John Akomfrah’s Vertigo Sea is a three-screen, 48-minute meditation on humankind’s relationship with the sea, and an exploration of its role in the history of slavery, migration and whaling.
Fusing dramatic footage from the BBC’s Natural History Unit, archival material from British Film Institute and newly shot tableaux in the Isle of Skye, the Faroe Islands and Norway, Vertigo Sea draws upon two remarkable books: Herman Melville’s Moby Dick (1851) and Heathcote Williams’ epic poem Whale Nation (1988). The work explicitly highlights the greed, horror and cruelty of the whaling industry, evoking memories of the slave trade, whilst juxtaposing sequences of migrants making a terrifying and dangerous journey across the ocean in search of a ‘better life’.

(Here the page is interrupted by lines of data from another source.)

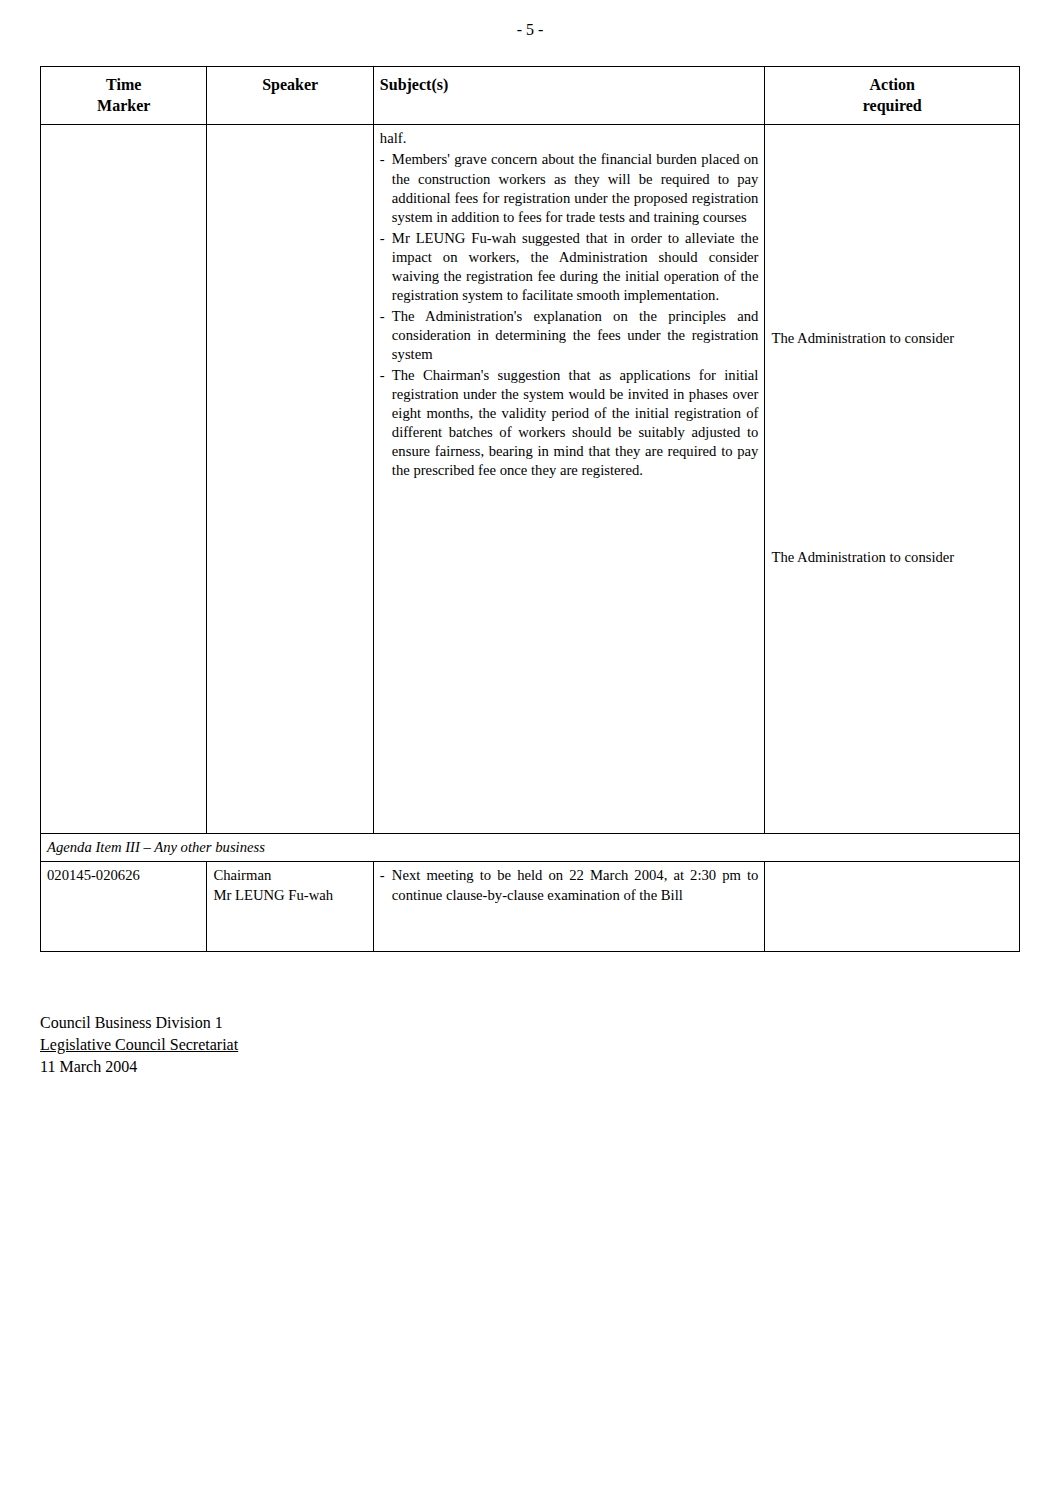- 5 -
| Time Marker | Speaker | Subject(s) | Action required |
| --- | --- | --- | --- |
| | | half. Members' grave concern about the financial burden placed on the construction workers as they will be required to pay additional fees for registration under the proposed registration system in addition to fees for trade tests and training courses Mr LEUNG Fu-wah suggested that in order to alleviate the impact on workers, the Administration should consider waiving the registration fee during the initial operation of the registration system to facilitate smooth implementation. The Administration's explanation on the principles and consideration in determining the fees under the registration system The Chairman's suggestion that as applications for initial registration under the system would be invited in phases over eight months, the validity period of the initial registration of different batches of workers should be suitably adjusted to ensure fairness, bearing in mind that they are required to pay the prescribed fee once they are registered. | The Administration to consider The Administration to consider |
| Agenda Item III – Any other business |
| 020145-020626 | Chairman Mr LEUNG Fu-wah | Next meeting to be held on 22 March 2004, at 2:30 pm to continue clause-by-clause examination of the Bill | |
Council Business Division 1
Legislative Council Secretariat
11 March 2004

The immersive installation delivers a timely and potent reminder of current issues around global migration, the refugee crisis and ecological concerns.

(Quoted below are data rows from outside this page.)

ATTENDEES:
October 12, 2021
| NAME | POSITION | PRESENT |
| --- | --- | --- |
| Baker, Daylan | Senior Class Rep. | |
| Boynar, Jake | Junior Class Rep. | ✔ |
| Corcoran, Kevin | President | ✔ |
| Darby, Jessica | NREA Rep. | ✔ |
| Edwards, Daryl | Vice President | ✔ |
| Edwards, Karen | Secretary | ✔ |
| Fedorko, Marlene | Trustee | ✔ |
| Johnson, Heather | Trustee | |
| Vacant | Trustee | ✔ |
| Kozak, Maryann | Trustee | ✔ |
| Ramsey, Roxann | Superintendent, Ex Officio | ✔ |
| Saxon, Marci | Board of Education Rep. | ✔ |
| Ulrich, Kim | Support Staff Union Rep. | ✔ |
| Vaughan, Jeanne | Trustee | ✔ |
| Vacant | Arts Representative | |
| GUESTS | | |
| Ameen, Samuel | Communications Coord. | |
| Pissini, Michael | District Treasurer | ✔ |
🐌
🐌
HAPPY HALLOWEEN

John Akomfrah is an artist and filmmaker whose works are characterised by their investigations into personal and collective histories and memory, cultural, ethnic and personal identity, postcolonialism and temporality. Importantly, his focus is most often on giving voice to the experience of the African diaspora in Europe and the USA.
Opening Event: The Exchange, Friday 29 April 2016. All welcome. 7.30-9pm (Members-only Reception 6.30-7.30pm). With pay bar and food. FREE – no need to book.
Vertigo Sea is presented at Newlyn Art Gallery with financial support from Arts Council England’s Strategic Touring Fund awarded to Arnolfini, Bristol as the lead venue for the tour. During 2016 and 2017 the work travels to further venues in the UK including Turner Contemporary in Margate and The Whitworth, Manchester.